Brachymitrion cochabambae (C. Müll.) A. Kop., Ann. Bot. Fenn. 14: 196. 1977.
Tayloria cochabambae C. Müll., Nuovo Giorn. Bot. Ital. 4: 11. 1897. Protologue: Bolivia. Bolivia, Prov. Cochabamba prope Choquecamata, VI. 1889, Germain.
Plants, crowded, caespitose, pale-green. Stems erect, forked at base, angled, 15–20 mm, yellowish green, central strand present; rhizoidal tomentum dense, branched, dark-red, covering the lower _ of the stem, rhizoids dimorphic, papillose; axillary hairs with 2–3 red, cylindrical basal cells, terminal cell hyaline, clavate, becoming glutinous in age. Leaves erect-spreading when moist, irregularly inrolled, undulate, folded with the apex typically recurved when dry, somewhat clasping, long-decurrent, spathulate, 5 x 2–3 mm; apices short apiculate, apiculus occasionally multicellular; margins bluntly serrulate or crenulate above, bordered by 2–3 rows of hyaline cells at base; costa single, subpercurrent ending 4–10 cells below the apex; cells lax, thin-walled, upper cells 69–112 x 32–47 μm, irregularly hexagonal-fusiform, radiating from the costa, basal cells 40–70 x 10–14 μm, rectangular, upper marginal cells 30–65 x 7–2 μm; lower marginal cells 50–95 x 5–10 μm. Autoicous. Setae 2–3 mm long, yellow, twisted.
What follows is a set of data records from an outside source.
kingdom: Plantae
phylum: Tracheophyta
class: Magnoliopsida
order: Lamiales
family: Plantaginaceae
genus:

Capsules 3.5–4.0 mm long, emergent to shortly exserted, subcylindric, tapered toward and slightly contracted below the suboral band, abruptly differentiated from the seta, yellowish brown or olive, suboral band orange-brown, neck short, undifferentiated or slightly wrinkled; exothecial cells arranged in longitudinal files, 59–100 x 24–35 μm, rectangular, longitudinal walls slightly thicker than the cross walls, yellowish, suboral cells short-rectangular 19¬–24 x 14–16 μm; stomata in capsule neck, phaneroporic; opercula short-rostrate; peristome of 16 exostome teeth, narrowly triangular, incurved, fused laterally above, outer surface papillose, inner surface with irregular ridges, endostome absent. Spores spherical-subspherical, 15–19 x 10–18 μm, brown in mass, finely papillose. Calyptrae cucullate, 4–lobed.